Our blackberry harvest is almost finished (10 berries a day just to remind us how good they were).  The plants have however grown huge, thick canes from which they will bear their 2014 crop.  I can’t wait.  We got about 8 gallons of fruit this year (that’s a lot of cobbler) and expect more next year.  I am thinking about removing the Muscadines (a green or red southern grape) that grows great vines but few grapes along two trellises and replace them with another high bearing blackberry variety.  I will keep the
Scuppernongs (a golden southern grape) that we have growing on our garden arbors.  The new blackberry takes about three years to come into full (massive) production and cost about $30/plant so I will start small. 
Our late Summer garden will contain Okra (Clemson Spineless).  Few people really like Okra because it is not very appetizing as a boiled vegetable but raw from the garden or grilled or fried, it is great.  A pickled Okra is something that does not stay in a jar long at my house.  Our new seedlings are about 3 inches tall and will soon be 3 feet and going.  I planted regular sweet potatoes earlier this Summer and they are doing well – they love the heat.  But I found a white variety and have grown slips which I have just planted.  I hope they are as good as the red varieties.  Peppers seem to do well the hotter it gets as long as they have water once a week.  Our plants look good and if last year is an indication, we will have them through the Winter till we pull them to make room for the Spring planting.

 

WHITE SWEET POTATO SLIPS

SEED TOMATOES

 

 

 

 

 

 

 

 

 

 

 

 

 

 

 

KEEGAN (MY GRANDSON) WATERING THE OKRA

 

Remember the figs?

Well they are coming in faster than we can pick them.  We get one to two gallons a day off one big tree.  Fresh figs are great as is the preserves that we make but we need another use.  I googled looking for fig recipes and found several.  All seemed to have similar ingredients which I would have never associated with figs – ham/bacon and cheeses.  I will be checking these out broiled, grilled, raw… every way till I find something I like.  We have picked several figs from the young trees that will make the fig hedge in a couple years so we have to find a more diverse use for the fruit.

RIPENING FIGS ON THE TREE

 

TODAY'S HARVEST - ONE GALLON FROM ONE SIDE OF THE FIG TREE

 

SCUPPERNONG GRAPES STARTING TO SWELL

 

Our garden is always full of blooming flowers.  We have a variety of my hybridized daylilies which we harvest as a vegetable.  All parts are edible and delicious.  But other flowers bloom also.  This year we have a large area of the garden that has been naturalized by Brown-eyed Susans.  I did not cut the area as I wanted to have the profusion of blooms.  That we have as fully a 2o x  100 foot area is covered.  I like this flower because it last for 6 weeks or more and obviously grows and returns each year with very little assistance from me.  Mowing will keep it contained so it will not be a problem as the royal blue perennial morning glory is becoming.  I will elaborate on this in a later blog.

 

GREEN, RED AND YELLOW PEPPERS JUST KEEP ON COMING

 

BROWN-EYED SUSANS

 

DAYLILY HYBRID GOLDEN RUFFLES

 

BLUE PERENNIAL MORNING GLORY

 

Thanks for passing the blog address to your friends.  We continue to grow.

GORDON

 


Comments (2)

I enjoyed seeing your garden.
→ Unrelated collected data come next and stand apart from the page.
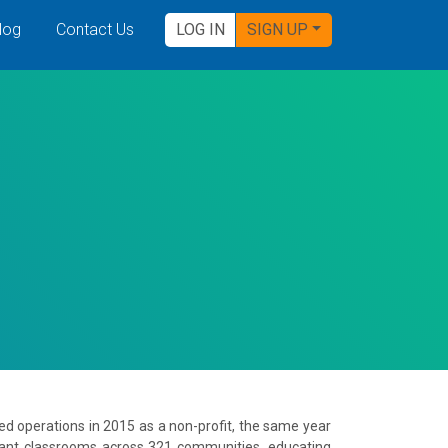
log
Contact Us
LOG IN
SIGN UP
ted operations in 2015 as a non-profit, the same year
tant classrooms across 321 communities, educating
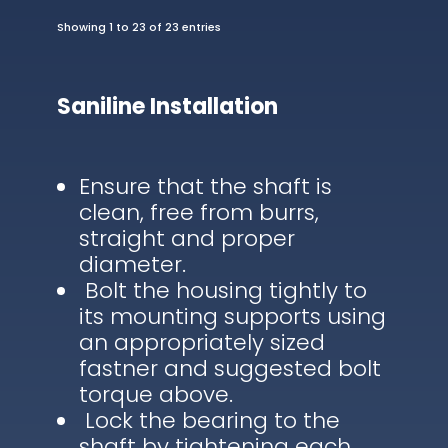
Showing 1 to 23 of 23 entries
Saniline Installation
Ensure that the shaft is
clean, free from burrs,
straight and proper
diameter.
Bolt the housing tightly to
its mounting supports using
an appropriately sized
fastner and suggested bolt
torque above.
Lock the bearing to the
shaft by tightening each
I live in New Orleans, where our season is even more extreme: we get tomatoes in May and early june and then try to keep the plants alive until they bear again in Sept./Oct. Then the lettuce, greens, beets, and herbs begin again. My favorite time is the winter garden–romaine, butter lettuce, red tip lettuce, arugula, swiss chard, beets and on and on. I love the process, but summer gardens here are just too hard… So I travel !
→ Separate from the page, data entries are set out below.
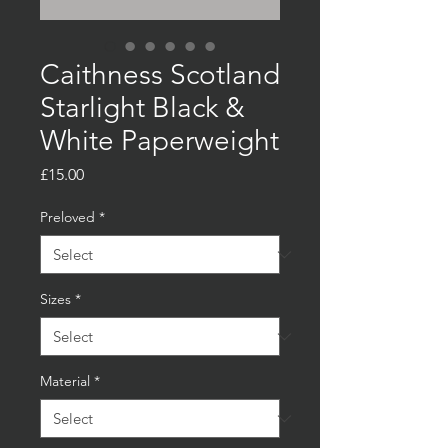
Caithness Scotland
Starlight Black &
White Paperweight
Price
£15.00
Preloved
*
Sizes
*
Material
*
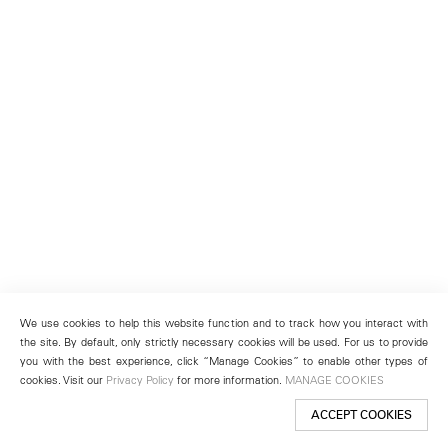
We use cookies to help this website function and to track how you interact with
the site. By default, only strictly necessary cookies will be used. For us to provide
you with the best experience, click “Manage Cookies” to enable other types of
cookies. Visit our
Privacy Policy
for more information.
MANAGE COOKIES
ACCEPT COOKIES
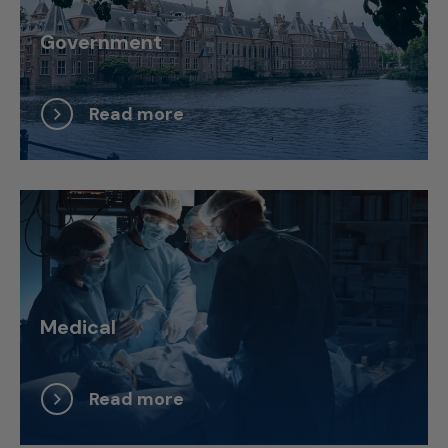
Government
Read more
Medical
Read more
GREAT TO HEAR FROM YOU CINDY. SOUNDS LIKE YOU DO THE SAME THINGS WE DO HERE BUT WE USUALLY SLOW DOWN QUIET A BIT IN THE LATE SUMMER BUT OUR WEATHER LETS US GET AN EARLY START IN THE SPRING SO WE ACTUALLY HAVE A LONGER SUMMER GARDEN THAN MOST. I AGREE, THE FALL AND WINTER GARDEN IS THE BEST. 3 YEARS WITHOUT A FREEZE (KNOCK, KNOCK, KNOCK). LET US HEAR ABOUT YOUR GARDEN AS THE YEAR GOES BY. WE LOVE TO HEAR ABOUT GARDEN EXPERIENCE,ESPECIALLY THE GOOD HINTS AND SUCCESS STORIES.

I DIDN’T MENTION THE HONEY PRODUCTION THIS SUMMER. IT WAS FANTASTIC WITH MY FIRST 32 PERFECT ROSS ROUNDS. I WILL BRAG ABOUT THEM IN MY NEXT BLOG. TILL THEN, TAKE CARE.